Simplification of @trusted

Ola Fosheim Grøstad ola.fosheim.grostad at gmail.com
Thu Jun 17 20:37:11 UTC 2021


On Thursday, 17 June 2021 at 19:25:51 UTC, ag0aep6g wrote:
> On 17.06.21 20:46, Ola Fosheim Grøstad wrote:
>> What about it isn't safe? It is provably safe? Meaning, I can 
>> do a formal verification of it as being safe!?
>
> `offset` is an input to `get` (via `this`). `offset` is an int, 
> so all possible values (int.min through int.max) are considered 
> "safe values". `get` exhibits undefined behavior when `offset` 
> is greater than 1. A function that can exhibit undefined 
> behavior when called with only safe values cannot be @trusted.

But this.offset can provably only hold the value 0 or 1. What is 
the point of manually auditing @trusted if one impose arbitrary 
requirements like these?

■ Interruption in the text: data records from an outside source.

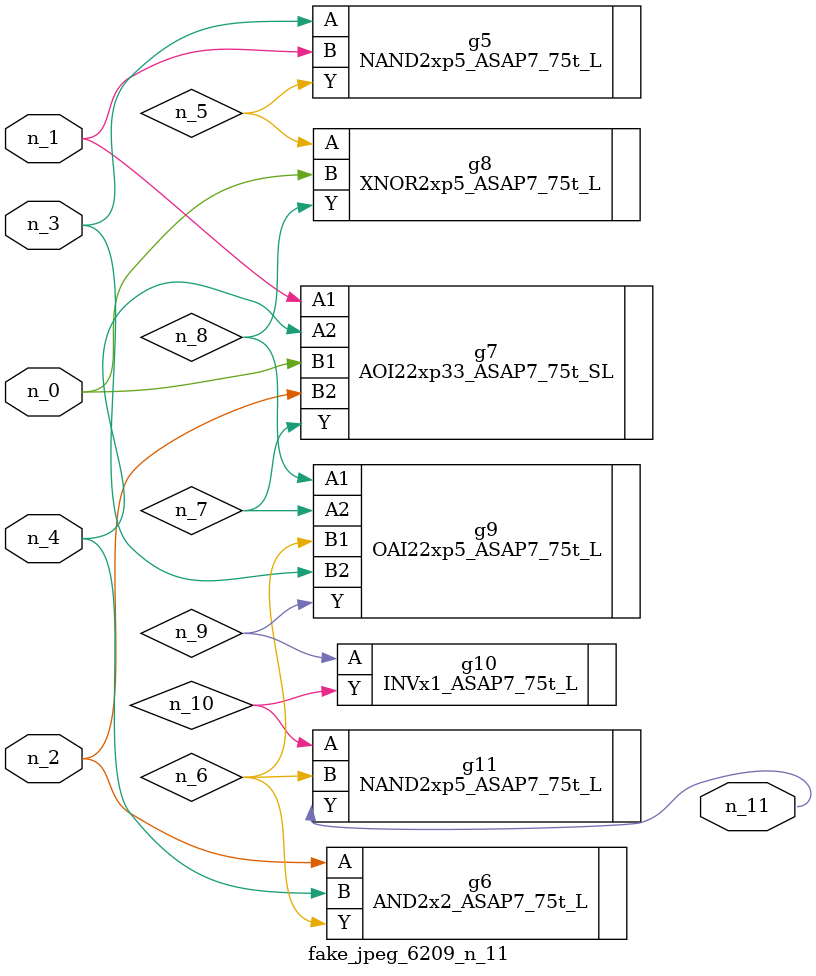
<source format=v>
module fake_jpeg_6209_n_11 (n_3, n_2, n_1, n_0, n_4, n_11);

input n_3;
input n_2;
input n_1;
input n_0;
input n_4;

output n_11;

wire n_10;
wire n_8;
wire n_9;
wire n_6;
wire n_5;
wire n_7;

NAND2xp5_ASAP7_75t_L g5 ( 
.A(n_3),
.B(n_1),
.Y(n_5)
);

AND2x2_ASAP7_75t_L g6 ( 
.A(n_2),
.B(n_4),
.Y(n_6)
);

AOI22xp33_ASAP7_75t_SL g7 ( 
.A1(n_1),
.A2(n_4),
.B1(n_0),
.B2(n_2),
.Y(n_7)
);

XNOR2xp5_ASAP7_75t_L g8 ( 
.A(n_5),
.B(n_0),
.Y(n_8)
);

OAI22xp5_ASAP7_75t_L g9 ( 
.A1(n_8),
.A2(n_7),
.B1(n_6),
.B2(n_3),
.Y(n_9)
);

INVx1_ASAP7_75t_L g10 ( 
.A(n_9),
.Y(n_10)
);

NAND2xp5_ASAP7_75t_L g11 ( 
.A(n_10),
.B(n_6),
.Y(n_11)
);


endmodule
</source>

So I am basically forced to use a bool 
to represent offset for it to be considered safe?

One should start by defining invariants that will keep the class 
safe.

Then one should audit all methods with respect to the invariants.

The invariant is that this.offset cannot hold a value different 
from 0 and 1. And it is easy to prove.